Link Between Diabetes and Eating Disorders Explored

Kathleen Blanchard's picture

Controlling weight in the presence of diabetes is difficult, and for some patients impossible. Focus on food is a part of diabetes treatment and is explored by researchers in an effort to find ways to help diabetics manage the disease and control eating disorders.

Researchers from the Medical College of Georgia suggest that diabetics have a difficult time controlling weight because of the disease and also as a result of insulin treatment that wreaks havoc on appetite hormones.

Dr. Deborah Young-Hyman, pediatric psychologist at the Medical College of Georgia's Georgia Prevention Institute explains, "You can't use the same criteria to diagnose eating disorders that you use in non-diabetic populations because what we actually prescribe as part of diabetes treatment is part of disordered eating behavior. Food preoccupation is one example."

Studies of non-diabetics are needed for comparison to better understand what underlies eating disorders among diabetic patients.
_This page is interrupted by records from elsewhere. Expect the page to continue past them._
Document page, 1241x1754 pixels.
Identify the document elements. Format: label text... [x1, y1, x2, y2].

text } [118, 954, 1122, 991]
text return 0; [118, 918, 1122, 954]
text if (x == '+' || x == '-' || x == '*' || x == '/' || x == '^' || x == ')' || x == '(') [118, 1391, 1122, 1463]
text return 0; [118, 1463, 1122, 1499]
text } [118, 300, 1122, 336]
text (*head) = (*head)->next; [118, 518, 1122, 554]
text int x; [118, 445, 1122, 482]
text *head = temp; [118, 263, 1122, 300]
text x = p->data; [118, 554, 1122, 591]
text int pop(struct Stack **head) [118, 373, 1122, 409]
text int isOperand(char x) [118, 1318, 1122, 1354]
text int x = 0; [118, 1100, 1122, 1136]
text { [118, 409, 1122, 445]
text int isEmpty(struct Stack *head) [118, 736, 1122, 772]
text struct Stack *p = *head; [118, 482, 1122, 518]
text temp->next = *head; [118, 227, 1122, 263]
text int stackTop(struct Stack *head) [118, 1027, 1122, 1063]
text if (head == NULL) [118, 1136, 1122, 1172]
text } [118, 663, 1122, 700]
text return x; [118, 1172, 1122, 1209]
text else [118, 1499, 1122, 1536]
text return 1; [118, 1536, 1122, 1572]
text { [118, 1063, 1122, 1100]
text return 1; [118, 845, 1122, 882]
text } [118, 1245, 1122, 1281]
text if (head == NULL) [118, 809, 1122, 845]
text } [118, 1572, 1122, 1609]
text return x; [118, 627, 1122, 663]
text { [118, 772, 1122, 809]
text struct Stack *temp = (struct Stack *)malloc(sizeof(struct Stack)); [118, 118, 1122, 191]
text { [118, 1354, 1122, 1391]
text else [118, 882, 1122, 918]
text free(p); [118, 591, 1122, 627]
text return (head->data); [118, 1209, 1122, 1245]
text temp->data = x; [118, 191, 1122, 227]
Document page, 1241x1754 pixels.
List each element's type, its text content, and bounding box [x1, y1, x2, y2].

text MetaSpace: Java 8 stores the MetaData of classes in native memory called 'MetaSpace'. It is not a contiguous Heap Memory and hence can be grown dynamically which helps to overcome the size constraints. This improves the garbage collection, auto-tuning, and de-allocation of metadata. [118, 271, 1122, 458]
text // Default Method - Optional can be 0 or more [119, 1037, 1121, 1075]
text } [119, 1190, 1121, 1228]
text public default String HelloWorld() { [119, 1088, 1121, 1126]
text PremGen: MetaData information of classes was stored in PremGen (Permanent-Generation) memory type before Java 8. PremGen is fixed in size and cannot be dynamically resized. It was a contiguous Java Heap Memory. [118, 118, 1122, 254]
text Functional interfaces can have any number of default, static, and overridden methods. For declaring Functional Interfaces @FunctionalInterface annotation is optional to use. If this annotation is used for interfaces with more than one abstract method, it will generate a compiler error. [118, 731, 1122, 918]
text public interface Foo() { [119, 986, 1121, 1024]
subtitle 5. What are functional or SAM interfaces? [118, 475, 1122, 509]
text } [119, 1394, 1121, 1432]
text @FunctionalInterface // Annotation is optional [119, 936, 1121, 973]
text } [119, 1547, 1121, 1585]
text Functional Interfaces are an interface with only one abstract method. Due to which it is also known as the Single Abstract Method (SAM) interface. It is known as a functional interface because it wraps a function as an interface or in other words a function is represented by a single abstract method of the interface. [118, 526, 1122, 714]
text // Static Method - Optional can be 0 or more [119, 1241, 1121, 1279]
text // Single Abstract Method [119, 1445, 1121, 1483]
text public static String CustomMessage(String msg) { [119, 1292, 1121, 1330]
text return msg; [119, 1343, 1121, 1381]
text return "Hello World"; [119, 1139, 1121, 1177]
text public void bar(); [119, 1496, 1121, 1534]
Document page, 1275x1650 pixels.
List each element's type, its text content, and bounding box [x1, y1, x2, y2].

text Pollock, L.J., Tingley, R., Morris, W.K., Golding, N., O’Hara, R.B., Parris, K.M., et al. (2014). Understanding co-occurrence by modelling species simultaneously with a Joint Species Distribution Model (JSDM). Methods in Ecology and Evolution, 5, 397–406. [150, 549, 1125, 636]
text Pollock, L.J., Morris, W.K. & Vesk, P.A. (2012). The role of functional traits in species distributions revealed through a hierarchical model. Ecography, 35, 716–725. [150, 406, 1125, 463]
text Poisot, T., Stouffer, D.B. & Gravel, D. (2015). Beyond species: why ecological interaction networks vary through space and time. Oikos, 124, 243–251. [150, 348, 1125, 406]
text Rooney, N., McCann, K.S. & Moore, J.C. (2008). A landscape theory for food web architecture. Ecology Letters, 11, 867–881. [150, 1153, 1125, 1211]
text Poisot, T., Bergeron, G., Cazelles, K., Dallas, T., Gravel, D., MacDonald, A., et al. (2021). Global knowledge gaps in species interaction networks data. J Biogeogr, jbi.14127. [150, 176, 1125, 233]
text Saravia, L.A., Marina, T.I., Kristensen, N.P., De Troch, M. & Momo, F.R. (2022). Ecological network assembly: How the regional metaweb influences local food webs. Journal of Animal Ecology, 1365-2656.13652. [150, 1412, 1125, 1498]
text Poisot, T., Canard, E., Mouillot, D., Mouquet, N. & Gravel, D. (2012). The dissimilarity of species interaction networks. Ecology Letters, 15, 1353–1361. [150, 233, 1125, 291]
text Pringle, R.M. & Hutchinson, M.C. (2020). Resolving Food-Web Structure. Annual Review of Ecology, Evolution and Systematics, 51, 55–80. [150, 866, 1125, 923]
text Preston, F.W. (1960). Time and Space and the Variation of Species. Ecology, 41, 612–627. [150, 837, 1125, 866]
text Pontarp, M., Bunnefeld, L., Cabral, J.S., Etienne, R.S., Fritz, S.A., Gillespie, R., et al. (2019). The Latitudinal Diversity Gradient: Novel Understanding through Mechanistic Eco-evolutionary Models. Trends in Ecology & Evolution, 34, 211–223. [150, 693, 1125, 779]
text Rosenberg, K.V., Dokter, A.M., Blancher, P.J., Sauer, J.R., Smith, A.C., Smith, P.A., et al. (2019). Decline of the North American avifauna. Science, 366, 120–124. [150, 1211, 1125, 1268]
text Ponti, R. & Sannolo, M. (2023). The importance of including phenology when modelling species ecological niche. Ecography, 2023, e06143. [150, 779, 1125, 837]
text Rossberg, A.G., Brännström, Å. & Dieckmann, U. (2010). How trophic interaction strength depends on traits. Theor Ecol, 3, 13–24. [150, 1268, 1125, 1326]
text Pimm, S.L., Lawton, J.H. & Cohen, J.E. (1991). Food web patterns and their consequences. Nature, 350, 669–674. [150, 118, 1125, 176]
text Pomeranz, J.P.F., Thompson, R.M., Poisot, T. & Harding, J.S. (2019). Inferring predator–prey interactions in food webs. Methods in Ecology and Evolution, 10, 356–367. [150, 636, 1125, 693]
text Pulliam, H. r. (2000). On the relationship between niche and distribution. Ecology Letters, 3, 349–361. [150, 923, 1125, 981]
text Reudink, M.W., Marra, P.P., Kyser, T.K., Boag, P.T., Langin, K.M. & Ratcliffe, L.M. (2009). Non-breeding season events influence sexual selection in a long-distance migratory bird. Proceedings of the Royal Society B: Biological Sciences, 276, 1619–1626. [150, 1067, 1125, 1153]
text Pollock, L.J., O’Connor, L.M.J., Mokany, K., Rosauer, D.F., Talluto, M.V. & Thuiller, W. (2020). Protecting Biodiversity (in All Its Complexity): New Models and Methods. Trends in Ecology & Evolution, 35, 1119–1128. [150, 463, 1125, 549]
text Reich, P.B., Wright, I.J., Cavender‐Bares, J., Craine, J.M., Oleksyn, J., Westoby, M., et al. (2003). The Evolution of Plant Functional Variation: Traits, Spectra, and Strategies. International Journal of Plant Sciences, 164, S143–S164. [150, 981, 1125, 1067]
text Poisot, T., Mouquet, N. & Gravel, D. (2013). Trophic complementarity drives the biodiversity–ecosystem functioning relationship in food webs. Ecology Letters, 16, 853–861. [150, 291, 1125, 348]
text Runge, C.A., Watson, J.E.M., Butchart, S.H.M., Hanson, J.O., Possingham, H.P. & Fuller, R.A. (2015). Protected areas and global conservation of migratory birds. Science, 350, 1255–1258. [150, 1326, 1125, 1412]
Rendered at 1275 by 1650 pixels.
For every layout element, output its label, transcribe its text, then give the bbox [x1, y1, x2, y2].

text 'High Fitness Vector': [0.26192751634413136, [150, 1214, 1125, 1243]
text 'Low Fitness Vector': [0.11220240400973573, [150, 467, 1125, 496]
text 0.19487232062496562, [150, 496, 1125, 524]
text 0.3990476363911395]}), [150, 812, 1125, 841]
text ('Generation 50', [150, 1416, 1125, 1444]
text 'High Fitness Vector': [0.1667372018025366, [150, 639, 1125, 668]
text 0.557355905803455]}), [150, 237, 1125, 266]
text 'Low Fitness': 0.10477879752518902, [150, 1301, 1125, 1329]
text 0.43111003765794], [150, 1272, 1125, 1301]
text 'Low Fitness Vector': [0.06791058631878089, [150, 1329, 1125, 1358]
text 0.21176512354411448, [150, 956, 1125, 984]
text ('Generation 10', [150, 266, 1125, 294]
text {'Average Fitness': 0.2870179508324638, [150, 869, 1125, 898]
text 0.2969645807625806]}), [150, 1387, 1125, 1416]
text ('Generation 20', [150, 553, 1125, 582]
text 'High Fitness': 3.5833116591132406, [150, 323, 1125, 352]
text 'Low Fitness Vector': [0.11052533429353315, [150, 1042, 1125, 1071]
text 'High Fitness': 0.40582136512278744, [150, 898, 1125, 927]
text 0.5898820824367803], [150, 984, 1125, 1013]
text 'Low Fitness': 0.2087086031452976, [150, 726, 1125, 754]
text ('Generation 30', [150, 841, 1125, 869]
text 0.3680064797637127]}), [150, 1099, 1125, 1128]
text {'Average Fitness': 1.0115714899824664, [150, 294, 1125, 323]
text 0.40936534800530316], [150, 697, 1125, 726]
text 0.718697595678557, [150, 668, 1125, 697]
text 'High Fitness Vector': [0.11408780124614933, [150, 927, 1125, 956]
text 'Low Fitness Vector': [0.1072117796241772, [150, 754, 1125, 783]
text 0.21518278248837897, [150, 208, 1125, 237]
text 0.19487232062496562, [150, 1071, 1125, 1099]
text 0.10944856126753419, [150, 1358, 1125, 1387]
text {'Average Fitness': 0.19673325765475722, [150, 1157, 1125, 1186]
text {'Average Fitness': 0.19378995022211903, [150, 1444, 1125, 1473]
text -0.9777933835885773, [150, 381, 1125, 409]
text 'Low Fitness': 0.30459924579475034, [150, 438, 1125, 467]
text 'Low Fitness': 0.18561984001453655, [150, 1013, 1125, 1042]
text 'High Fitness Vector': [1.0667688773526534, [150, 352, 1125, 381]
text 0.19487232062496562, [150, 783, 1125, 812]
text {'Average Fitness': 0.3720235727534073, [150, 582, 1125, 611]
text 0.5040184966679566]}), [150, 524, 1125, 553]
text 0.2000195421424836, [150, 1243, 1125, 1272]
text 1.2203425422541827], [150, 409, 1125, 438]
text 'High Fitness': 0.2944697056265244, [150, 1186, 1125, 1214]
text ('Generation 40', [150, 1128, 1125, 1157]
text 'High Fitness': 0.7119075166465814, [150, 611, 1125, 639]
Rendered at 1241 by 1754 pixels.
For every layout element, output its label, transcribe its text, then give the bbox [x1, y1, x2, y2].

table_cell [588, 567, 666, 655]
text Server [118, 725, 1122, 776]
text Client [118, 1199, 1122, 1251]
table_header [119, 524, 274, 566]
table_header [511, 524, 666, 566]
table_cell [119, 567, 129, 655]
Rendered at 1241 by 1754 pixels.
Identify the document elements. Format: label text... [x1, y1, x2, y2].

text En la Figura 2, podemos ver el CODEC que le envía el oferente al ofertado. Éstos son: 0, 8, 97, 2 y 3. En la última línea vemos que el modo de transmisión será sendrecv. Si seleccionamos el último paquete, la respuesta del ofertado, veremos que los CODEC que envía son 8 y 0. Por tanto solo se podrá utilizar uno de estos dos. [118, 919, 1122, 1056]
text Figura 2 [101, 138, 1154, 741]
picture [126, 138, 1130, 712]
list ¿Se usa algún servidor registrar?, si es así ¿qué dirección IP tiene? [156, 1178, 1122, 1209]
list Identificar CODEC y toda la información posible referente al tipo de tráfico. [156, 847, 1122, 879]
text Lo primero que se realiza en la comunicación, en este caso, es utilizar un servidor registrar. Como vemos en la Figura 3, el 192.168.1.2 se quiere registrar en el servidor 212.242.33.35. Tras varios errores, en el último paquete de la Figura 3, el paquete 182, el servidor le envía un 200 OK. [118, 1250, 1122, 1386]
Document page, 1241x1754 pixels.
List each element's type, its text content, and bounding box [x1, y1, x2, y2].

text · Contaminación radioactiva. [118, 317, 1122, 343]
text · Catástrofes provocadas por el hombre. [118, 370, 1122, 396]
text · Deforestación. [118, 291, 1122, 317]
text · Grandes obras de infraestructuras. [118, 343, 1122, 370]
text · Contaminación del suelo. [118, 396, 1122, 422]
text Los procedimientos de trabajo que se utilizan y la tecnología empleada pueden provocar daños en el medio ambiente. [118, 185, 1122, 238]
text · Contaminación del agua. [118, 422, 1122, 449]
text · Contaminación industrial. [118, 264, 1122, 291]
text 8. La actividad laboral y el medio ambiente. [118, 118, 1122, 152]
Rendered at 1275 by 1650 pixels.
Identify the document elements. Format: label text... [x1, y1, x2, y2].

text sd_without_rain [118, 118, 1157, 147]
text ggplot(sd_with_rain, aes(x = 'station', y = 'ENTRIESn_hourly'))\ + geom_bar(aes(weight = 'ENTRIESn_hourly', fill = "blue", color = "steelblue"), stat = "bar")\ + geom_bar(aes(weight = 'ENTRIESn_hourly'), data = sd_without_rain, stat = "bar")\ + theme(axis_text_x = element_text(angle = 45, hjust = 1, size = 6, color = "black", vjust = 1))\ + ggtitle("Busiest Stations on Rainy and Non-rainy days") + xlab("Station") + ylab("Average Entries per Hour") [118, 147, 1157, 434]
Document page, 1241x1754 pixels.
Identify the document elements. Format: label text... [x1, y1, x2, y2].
Insulin injections that lower blood sugar levels lead to hunger. The researchers say food metabolism becomes more complex for diabetics, making it difficult to control appetite and avoid weight gain. Leptin, the hormone that signals feelings of food satiety, also becomes dysregulated, leading to hunger with variable blood sugar levels.


It's not hard to see how the treatment of the disease can lead to disordered eating behavior to control weight gain," Dr. Young-Hyman said. Young women with Type I diabetes may be especially vulnerable, finding it difficult to control how much they eat, in turn leading to binging and purging behaviors and missed insulin doses in efforts to avoid weight gain.

"We need to document that these patients are experiencing dysregulation in satiety and that it's not only connected with factors one usually associates with disordered eating behaviors such as societal pressure, anxiety and depression," Dr. Young-Hyman said. "It's also associated with having diabetes."

As a psychologist, Dr. Young-Hyman has treated many diabetics diagnosed with an eating disorder. Diabetics initially lose weight. Once they start insulin therapy they gain weight quickly, making it difficult to control food consumption. The result is missed insulin doses, disordered eating behaviors that include skipped meals, and binging and purging, especially for young women, and increasingly more males, who are under pressure from society to remain thin.

More studies are suggested to uncover the incidence of eating disorders among Type I diabetics that could lead to better treatment options. For those with diabetes, weight gain and appetite control become difficult both from diabetes treatment and from the disease itself, leading to eating disorders and long term complications.

In an effort to find diabetes' link to eating disorders, Dr. Young-Hyman and colleagues are participating in a study of 90 children age 10 to 17 who are newly diagnosed with diabetes and transitioning to treatment with an insulin pump, funded by the American Diabetes Association. The study will look at eating behaviors and attitudes, and blood sugar response with insulin treatment and may answer questions about eating disorders among diabetics.